Glowing Glasses at Gallery r

Back on campus at R.I.T. on the third floor of Building 7B ( Ganett )  there is a photo show now at the William Harris Gallery called: Terra Incognita.  The photographs are all from graduating MFA students all with a very self-assured look to each segment of the exhibition.  At the entrance there are postcard like prints that offer an interesting window-on-the-world.

"Terra Incognita" at William Harris Gallery

Inside the show there are a variety of candid photos like those of Jade Thiraswas, expressing joy in human relationships as expressed in the images.  Gwendolyn Anne Davies photographed herself in a variety of outfits on a beach or other locale.  She is self-possessed and confident as she sets up each angle.  One work is a play on the centerfold model where she certainly breaks the mold.

Jade Thiraswas
at William Harris Gallery

Gwendolyn Anne Davies
"Terra Incognita"
at R.I.T.

Sunday, April 1, 2018


Todd McGrain
"Passenger Pigeon",  bronze, 2007
outside of
The Laboratory of Ornithology,
Ithaca, NY

On a brilliant blue sky day - the first day of spring, we are in Ithaca to take down a show of my father's paintings and illustrations at The Cornell University Laboratory of Ornithology in Sapsucker Woods.  Out in front of the LAB is a sculpture by Todd McGrain that is one part of his "Lost Bird Project".  Here he portrays a version of the last Passenger Pigeon in cast bronze that is much larger than life.  This once abundant bird flew in flocks of millions of birds but was reduced to nothing due to voracious hunting in the 19th Century.

Louis Agassiz Fuertes
Protective coloring of the Ptarmigan
oil painting circa 1920

After the demise of the Passenger Pigeon, artists like Louis Agassiz Fuertes ( 1874-1927 ) made it his mission to portray birds of many kinds in oil and watercolor,  mostly on commission from organizations like the National Geographic Magazine that featured his artwork.  Fuentes once taught at Cornell University and is considered to be one of the greatest painters of birds,so the LAB has a selection of his paintings always on view in the boardroom/exhibition space.

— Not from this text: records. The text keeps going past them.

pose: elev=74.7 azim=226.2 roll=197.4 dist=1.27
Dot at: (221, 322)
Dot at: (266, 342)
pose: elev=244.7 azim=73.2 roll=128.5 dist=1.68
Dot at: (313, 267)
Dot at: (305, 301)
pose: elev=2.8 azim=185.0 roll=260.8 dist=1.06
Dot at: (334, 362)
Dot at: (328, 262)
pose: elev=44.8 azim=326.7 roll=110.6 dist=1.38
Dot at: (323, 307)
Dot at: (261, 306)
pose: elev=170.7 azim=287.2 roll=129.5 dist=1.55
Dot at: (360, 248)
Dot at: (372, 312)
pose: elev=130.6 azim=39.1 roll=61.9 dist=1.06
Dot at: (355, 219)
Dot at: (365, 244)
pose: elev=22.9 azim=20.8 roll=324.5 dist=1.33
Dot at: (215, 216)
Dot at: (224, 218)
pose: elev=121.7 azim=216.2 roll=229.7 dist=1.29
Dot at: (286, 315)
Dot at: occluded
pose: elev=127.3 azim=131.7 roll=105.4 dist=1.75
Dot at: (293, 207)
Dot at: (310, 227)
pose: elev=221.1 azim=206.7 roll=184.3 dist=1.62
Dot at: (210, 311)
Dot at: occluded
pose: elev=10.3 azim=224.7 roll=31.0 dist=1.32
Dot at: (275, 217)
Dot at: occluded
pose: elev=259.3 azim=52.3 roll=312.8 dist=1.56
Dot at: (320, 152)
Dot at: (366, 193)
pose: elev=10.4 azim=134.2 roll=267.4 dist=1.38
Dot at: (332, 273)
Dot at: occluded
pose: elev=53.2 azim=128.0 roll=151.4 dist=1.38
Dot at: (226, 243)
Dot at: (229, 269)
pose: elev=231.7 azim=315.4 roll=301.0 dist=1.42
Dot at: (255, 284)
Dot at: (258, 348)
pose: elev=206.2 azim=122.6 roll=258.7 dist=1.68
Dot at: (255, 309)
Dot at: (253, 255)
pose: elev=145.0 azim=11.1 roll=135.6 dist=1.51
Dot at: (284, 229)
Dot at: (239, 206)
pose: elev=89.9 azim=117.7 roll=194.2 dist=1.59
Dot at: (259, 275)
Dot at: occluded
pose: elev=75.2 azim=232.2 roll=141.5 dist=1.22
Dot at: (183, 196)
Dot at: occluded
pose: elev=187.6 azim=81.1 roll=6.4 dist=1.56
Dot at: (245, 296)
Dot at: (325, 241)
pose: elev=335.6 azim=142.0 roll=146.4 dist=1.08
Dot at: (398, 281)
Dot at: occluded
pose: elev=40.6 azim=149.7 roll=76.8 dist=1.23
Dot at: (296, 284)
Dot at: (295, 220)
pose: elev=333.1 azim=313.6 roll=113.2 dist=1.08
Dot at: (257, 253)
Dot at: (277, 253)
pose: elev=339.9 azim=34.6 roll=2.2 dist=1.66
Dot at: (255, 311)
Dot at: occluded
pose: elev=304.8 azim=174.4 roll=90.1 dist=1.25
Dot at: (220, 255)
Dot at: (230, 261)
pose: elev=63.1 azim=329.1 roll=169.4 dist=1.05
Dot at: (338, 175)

Inside at The Laboratory of Ornithology
Cornell University, Ithaca, New York
Paintings by Louis Agassiz Fuertes

These first days of spring not only brought out some flowers, but the warming trend has melted a lot of snow on the ground which now runs in cascades down the many waterfalls and streams that lead to Lake Cayuga.  Ithaca Falls was thundering when I drove up to see the effects.

Ithaca Falls

Back at Rochester Institute of Technology where I teach in the School of Art, I had the opportunity to watch as graduating students mount the first of many shows of their artwork.  We have a very diverse student body and the grad students are putting together their Thesis show.  I found one of my students from the Business Practices class working on his sculpture which reminds me of a jungle jim.

Kibaek Sung

Just behind his installation, Sarah Kinard put her round paintings up on the wall of the gallery.  Her art always seems to be in motion, and the round paintings produce that effect effortlessly.  Wishing these new artists all the success in the world, now it is time to write the thesis!

Wall Work by Sarah Kinard

As the new season gets underway, there will be a lot to see, and I am looking forward to the warmer weather so I can get out and look around.  Take a look at these little beauties for example!